What is the longest distance that a homing pigeon has flown home from a race? or maybe an escaped bird


----------



## johnnyksspeedshop (Oct 12, 2007)

Im not sure, but a Hmong kid here in town sent a white race to his cousin in california, and his cousin tried to settle it in CA a year later, then 6 months after that it joined the original owners kit of rollers when they were flying.


----------



## re lee (Jan 4, 2003)

I know many years ago a bird was sold to a south america loft It escaped and flew the 2200 miles home That was wrote about in several old articles. Then Trenton based racing pigeons were known and raced in 1000 to 1200 mile races.


----------



## whytwings (Feb 12, 2011)

re lee said:


> I know many years ago a bird was sold to a south america loft It escaped and flew the 2200 miles home That was wrote about in several old articles. Then Trenton based racing pigeons were known and raced in 1000 to 1200 mile races.

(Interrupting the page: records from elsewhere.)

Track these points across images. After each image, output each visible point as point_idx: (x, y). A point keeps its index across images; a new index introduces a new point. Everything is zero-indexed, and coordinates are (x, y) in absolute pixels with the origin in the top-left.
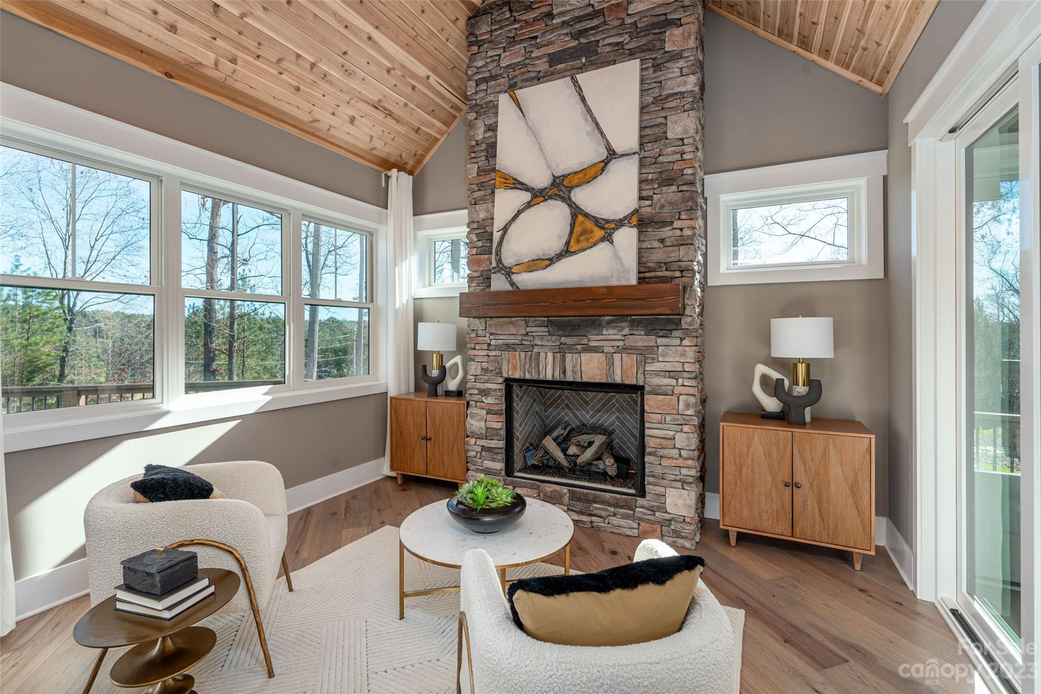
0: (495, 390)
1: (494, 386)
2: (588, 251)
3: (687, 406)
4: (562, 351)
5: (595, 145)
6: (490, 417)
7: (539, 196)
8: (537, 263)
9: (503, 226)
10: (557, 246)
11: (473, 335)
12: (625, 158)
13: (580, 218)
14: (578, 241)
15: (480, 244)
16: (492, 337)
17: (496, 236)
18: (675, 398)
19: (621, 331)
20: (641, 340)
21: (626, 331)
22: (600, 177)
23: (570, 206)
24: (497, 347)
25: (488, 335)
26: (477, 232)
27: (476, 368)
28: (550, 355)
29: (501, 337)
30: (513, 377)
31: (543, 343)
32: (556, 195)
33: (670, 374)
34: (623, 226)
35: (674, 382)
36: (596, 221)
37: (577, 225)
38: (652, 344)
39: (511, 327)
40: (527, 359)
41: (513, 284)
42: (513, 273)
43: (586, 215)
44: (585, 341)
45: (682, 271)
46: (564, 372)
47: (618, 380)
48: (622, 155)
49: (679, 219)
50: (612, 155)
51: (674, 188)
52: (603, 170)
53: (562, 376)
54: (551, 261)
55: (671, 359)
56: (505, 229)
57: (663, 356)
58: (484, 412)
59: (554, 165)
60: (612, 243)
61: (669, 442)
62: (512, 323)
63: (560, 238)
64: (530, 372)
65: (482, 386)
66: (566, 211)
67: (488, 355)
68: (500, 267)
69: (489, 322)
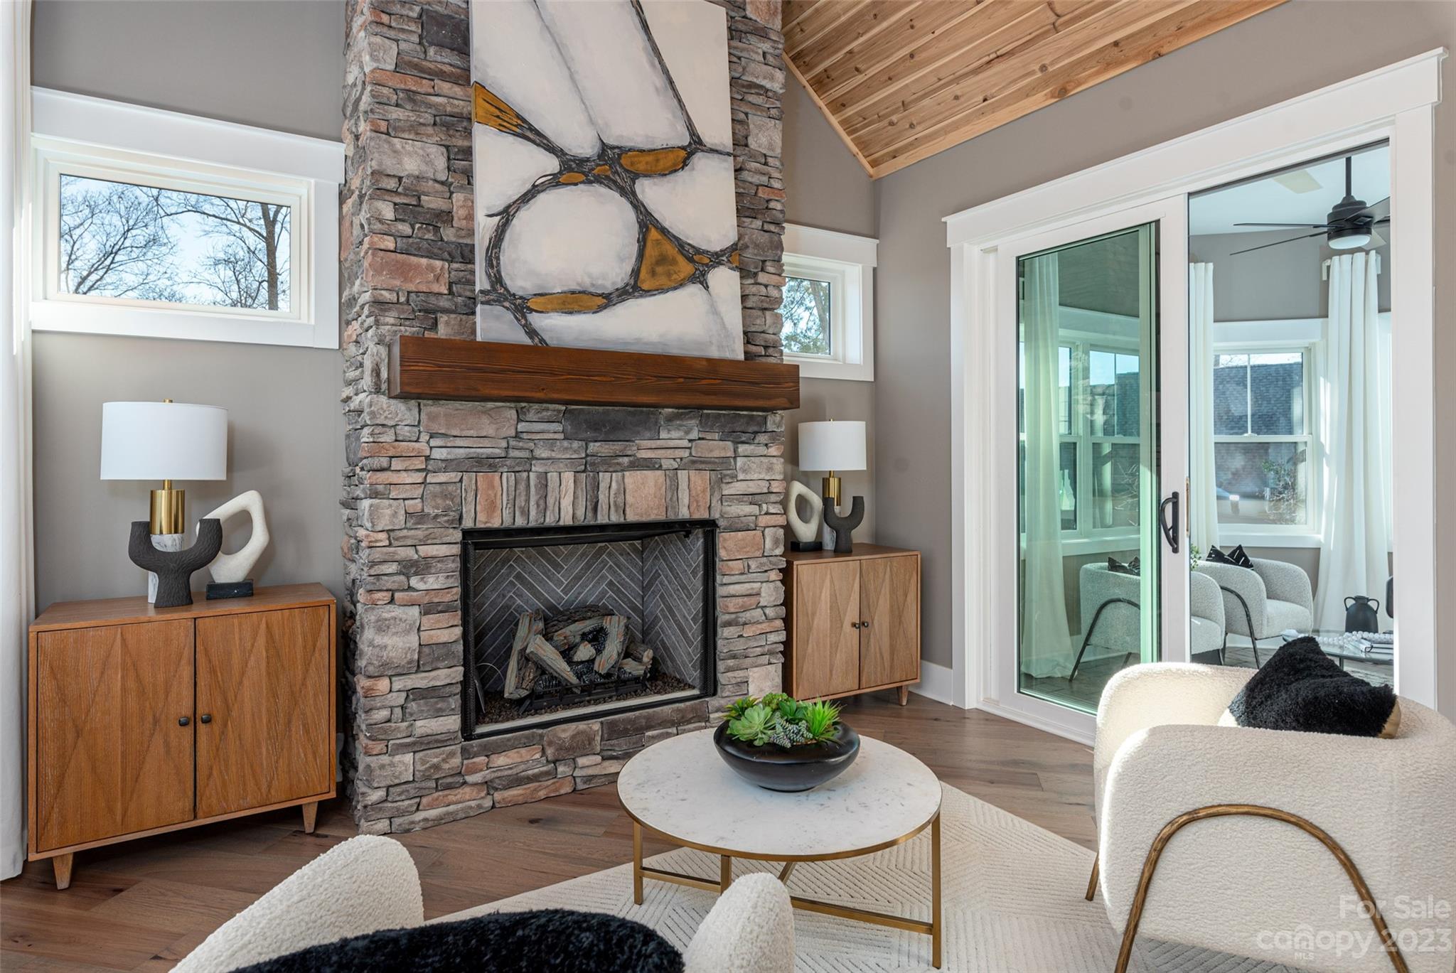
0: (439, 559)
1: (437, 551)
2: (670, 294)
3: (776, 542)
4: (589, 468)
5: (670, 116)
6: (428, 621)
7: (575, 169)
8: (576, 299)
9: (501, 208)
10: (615, 273)
11: (388, 437)
12: (716, 156)
13: (654, 234)
14: (653, 273)
15: (405, 228)
16: (433, 443)
17: (484, 226)
18: (758, 533)
19: (687, 433)
20: (718, 448)
21: (694, 433)
22: (680, 173)
23: (635, 207)
24: (448, 465)
25: (424, 437)
26: (397, 200)
27: (395, 514)
28: (568, 477)
29: (459, 442)
30: (489, 525)
31: (554, 454)
32: (607, 177)
33: (753, 498)
34: (720, 263)
35: (755, 509)
36: (681, 245)
37: (649, 244)
38: (728, 454)
39: (483, 421)
40: (522, 487)
41: (532, 333)
42: (532, 310)
43: (664, 231)
44: (631, 449)
45: (766, 347)
46: (595, 506)
47: (684, 513)
48: (712, 150)
49: (763, 270)
50: (696, 145)
51: (758, 223)
52: (685, 163)
53: (590, 514)
54: (608, 300)
55: (755, 476)
56: (507, 215)
57: (745, 471)
58: (415, 611)
59: (600, 122)
60: (707, 288)
61: (753, 600)
62: (483, 412)
63: (621, 260)
64: (525, 513)
65: (410, 553)
66: (630, 215)
67: (424, 483)
68: (499, 293)
69: (430, 408)
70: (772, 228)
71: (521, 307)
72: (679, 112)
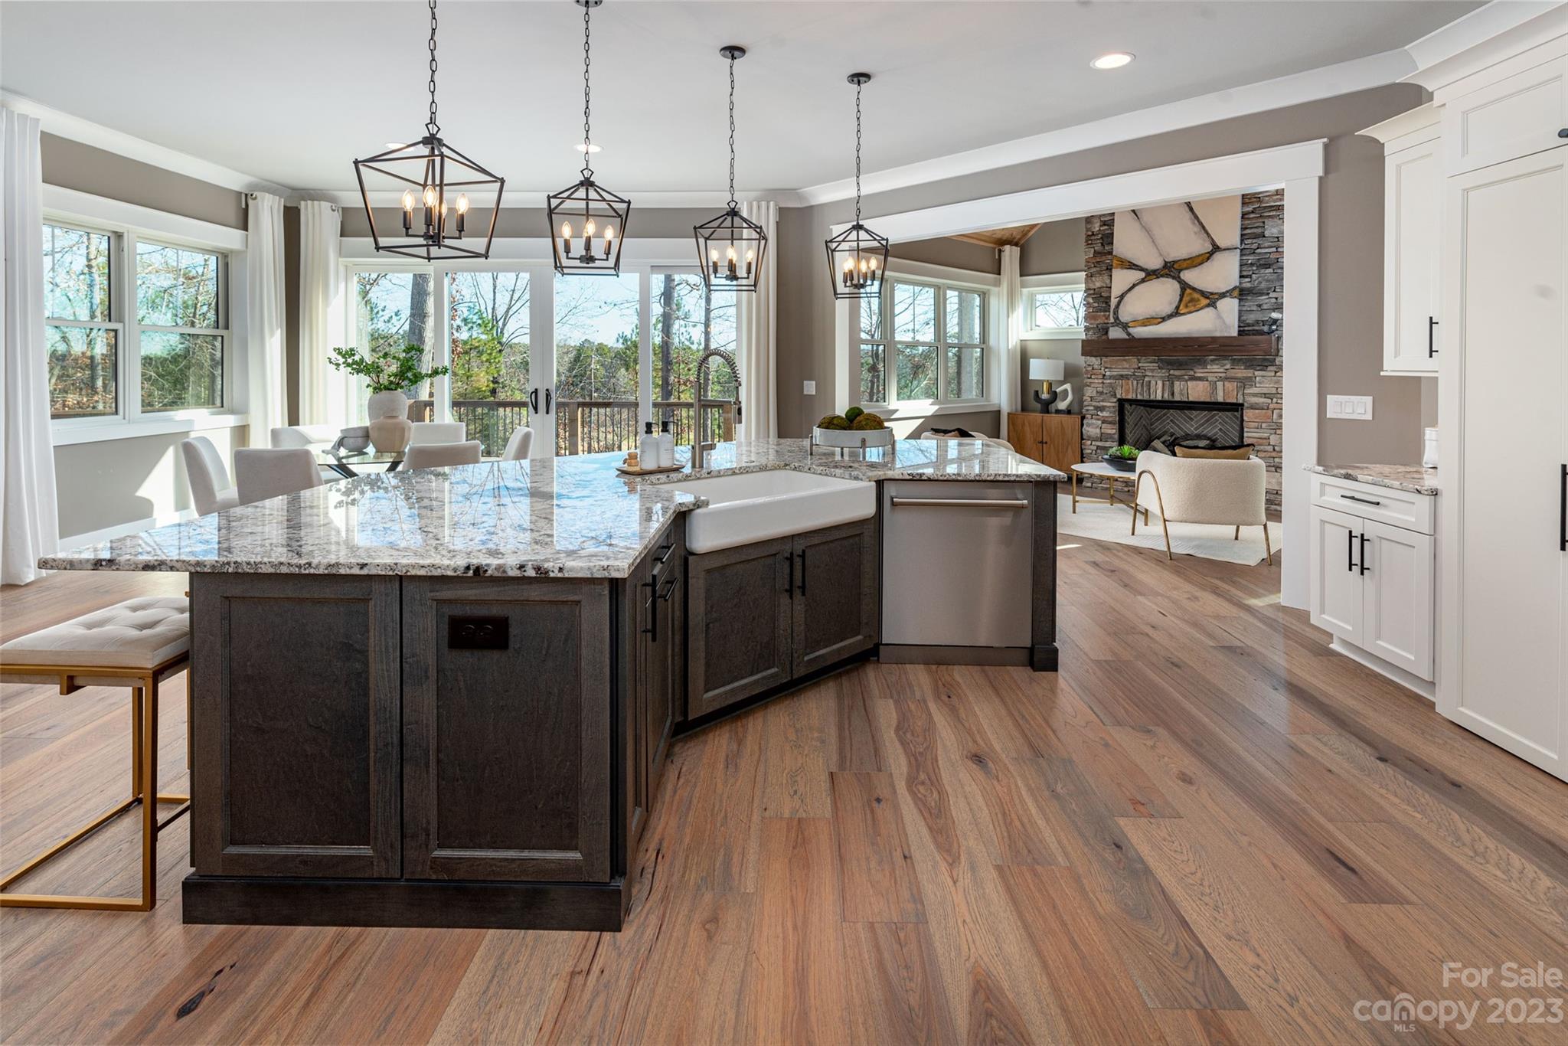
0: (1109, 407)
1: (1108, 404)
2: (1195, 314)
3: (1279, 417)
4: (1171, 380)
5: (1202, 241)
6: (1104, 426)
7: (1151, 274)
8: (1148, 321)
9: (1121, 293)
10: (1168, 309)
11: (1090, 368)
12: (1227, 252)
13: (1188, 291)
14: (1187, 306)
15: (1096, 305)
16: (1107, 370)
17: (1114, 302)
18: (1270, 412)
19: (1223, 366)
20: (1241, 372)
21: (1228, 366)
22: (1205, 264)
23: (1179, 282)
24: (1111, 377)
25: (1103, 368)
27: (1092, 392)
28: (1160, 383)
29: (1115, 370)
30: (1126, 398)
31: (1154, 375)
32: (1168, 274)
33: (1265, 395)
34: (1225, 296)
35: (1269, 401)
36: (1202, 292)
37: (1184, 296)
38: (1250, 375)
39: (1125, 363)
40: (1139, 385)
41: (1129, 334)
42: (1129, 327)
43: (1194, 289)
44: (1192, 373)
46: (1173, 394)
47: (1220, 399)
48: (1225, 250)
50: (1216, 248)
51: (1271, 270)
52: (1208, 259)
53: (1171, 397)
54: (1163, 319)
55: (1265, 386)
56: (1122, 297)
57: (1260, 383)
58: (1100, 422)
59: (1165, 253)
60: (1216, 308)
61: (1265, 441)
62: (1125, 360)
63: (1171, 304)
64: (1142, 395)
65: (1097, 404)
66: (1176, 285)
67: (1103, 383)
68: (1118, 322)
69: (1104, 359)
70: (1279, 271)
71: (1125, 326)
72: (1207, 239)
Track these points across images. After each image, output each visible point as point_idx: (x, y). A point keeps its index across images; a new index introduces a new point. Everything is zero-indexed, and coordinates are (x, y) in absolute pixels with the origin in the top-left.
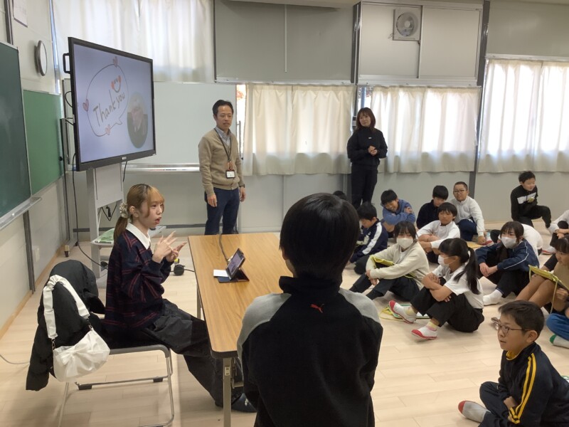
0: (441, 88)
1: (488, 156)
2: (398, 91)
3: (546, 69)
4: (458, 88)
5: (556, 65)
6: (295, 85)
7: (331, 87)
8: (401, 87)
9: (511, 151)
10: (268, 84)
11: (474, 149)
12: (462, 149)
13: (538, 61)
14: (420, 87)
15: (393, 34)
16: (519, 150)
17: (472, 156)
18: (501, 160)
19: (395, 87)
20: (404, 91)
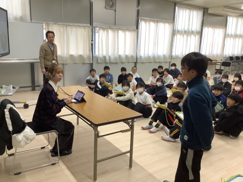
0: (124, 29)
1: (141, 56)
2: (108, 30)
3: (159, 24)
4: (130, 30)
5: (162, 23)
6: (67, 25)
7: (82, 27)
8: (110, 28)
9: (148, 54)
10: (55, 24)
11: (136, 54)
12: (132, 54)
13: (156, 21)
14: (117, 29)
15: (106, 6)
16: (150, 54)
17: (135, 56)
18: (145, 58)
19: (107, 28)
20: (111, 30)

Thats pretty amazing stuff !


----------



## Feathered Dragons (Oct 15, 2010)

About a year ago I had someone break into my loft and most of my birds got out. All but one cock came back. I figured they didn't make a break for home since they were on young and eggs. The Cock that took off flew back to Nebraska which was about 1200 air miles from my place in PA. Now it took him 3 weeks but he did make it. He didn't live much longer though, I guess it was his last hoorah.


----------